The Client
McQueen Autocorp is a leading US-based used car selling company with a buyer network spread across the entire United States. McQueen Autocorp offers a nationwide modern car selling service, facilitates sellers with an instant offer for their car(s) using price prediction algorithms and real-time bids from an extensive network of licensed buyers.

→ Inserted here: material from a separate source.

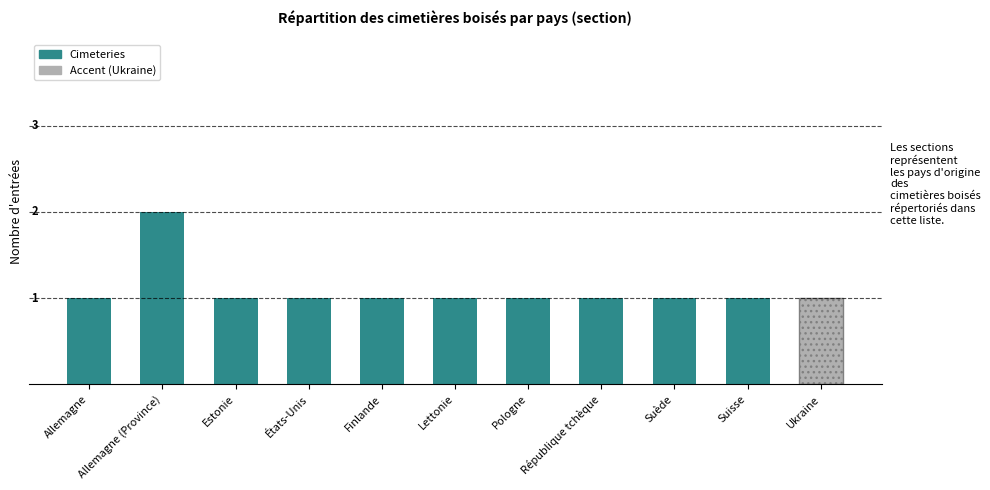

How many data points does each series have?

11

Disclaimer - The name McQueen Autocorp is a placeholder as there is an NDA signed between both parties.
Challenges
Our client experienced difficulty scaling components independently and maintaining code as their automotive application received more traffic.
- Over 200 microservices operated on a single node, creating a single point of failure.
- This server downtime affected all products, significantly impacting operations.
- These outages were costly as the website traffic heavily depended on ads.
- Rapid and massive system scalability was needed to combat frequent traffic overload.
- Scaling was challenging due to ongoing efforts to expand business operations.
- We had to ensure robust cloud security to protect the website against DDoS attacks, SQL injections, and cross-site scripting.
- Lack of redundancy and scalability posed risks to business continuity and user experience.
Solution
Using Docker and Kubernetes, Maruti Techlabs planned a roadmap to migrate a fully functional application from monolithic to microservices architecture.
- We started by designing an architectural diagram to outline the scalable setup of microservices using Kubernetes.
- Then, our team conducted a PoC to validate the scalability and functionality of Kubernetes-migrated modules.
- Hereafter, we migrated to Kubernetes and created a dedicated repository and CI/CD pipeline for each microservice.
- Over the next 2 years, we started a phased migration plan to transition 200+ microservices across Dev, Staging, and Production environments.
- We used the Strangler Pattern to replace monolithic components with microservices incrementally.
- Subsequently, we containerized microservices using Docker to package them efficiently for deployment.
- Further, we orchestrated containers with Kubernetes, enabling streamlined management and scaling of services.
- Then, we configured all services in a "Highly Available" setting to ensure scalability and reliability.
- Finally, we deployed services across three availability zones to maintain availability even during rare data center outages.
Results
This massive transformation brought remarkable results.
- Selective scaling of software services and components is now possible.
- Load-balancing and traffic routing has become easier and more effective.
- Kubernetes provides rollouts without downtime.
- Different application services are now easier to manage due to process isolation.
- Deployment of new features now takes less time.